▸ PROBLEM STATEMENT
Could you find every line in the entries below that holds the word "Nacht" and copy it?

▸ Saved data entries
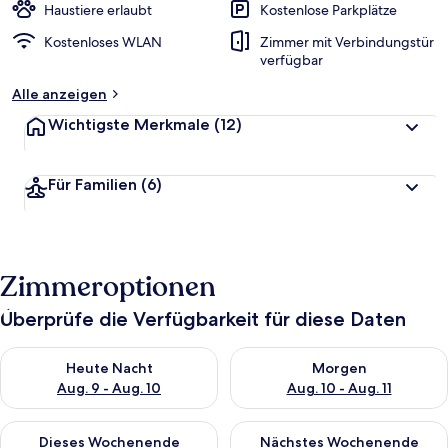
Haustiere erlaubt
Kostenlose Parkplätze
Kostenloses WLAN
Zimmer mit Verbindungstür
verfügbar
Alle anzeigen
Wichtigste Merkmale
(12)
Für Familien
(6)
Zimmeroptionen
Überprüfe die Verfügbarkeit für diese Daten
Überprüfe die Verfügbarkeit für heute Nacht, Aug. 9 - Aug. 10
Überprüfe die Verfügbarkeit fü
Heute Nacht
Morgen
Aug. 9 - Aug. 10
Aug. 10 - Aug. 11
Überprüfe die Verfügbarkeit für dieses Wochenende, Aug. 14 -
Überprüfe die Verfügbarkeit f
Dieses Wochenende
Nächstes Wochenende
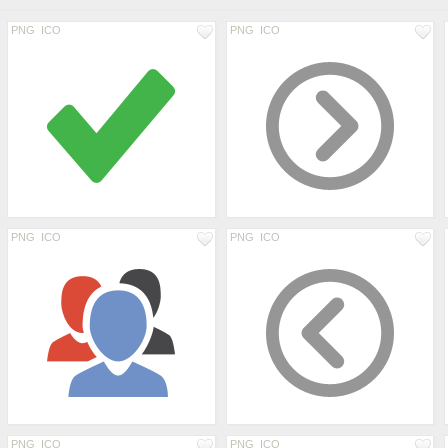
PNG
ICO
PNG
ICO
PNG
ICO
PNG
ICO
PNG
ICO
PNG
ICO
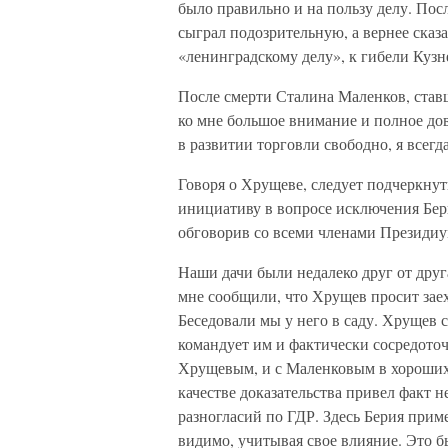
было правильно и на пользу делу. Пос
сыграл подозрительную, а вернее сказ
«ленинградскому делу», к гибели Кузн
После смерти Сталина Маленков, став
ко мне большое внимание и полное дов
в развитии торговли свободно, я всегд
Говоря о Хрущеве, следует подчеркнуть
инициативу в вопросе исключения Бери
обговорив со всеми членами Президиум
Наши дачи были недалеко друг от друга
мне сообщили, что Хрущев просит заеха
Беседовали мы у него в саду. Хрущев с
командует им и фактически сосредоточ
Хрущевым, и с Маленковым в хороших 
качестве доказательства привел факт 
разногласий по ГДР. Здесь Берия при
видимо, учитывая свое влияние. Это б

▸ TASK OUTPUT
Überprüfe die Verfügbarkeit für heute Nacht, Aug. 9 - Aug. 10
Heute Nacht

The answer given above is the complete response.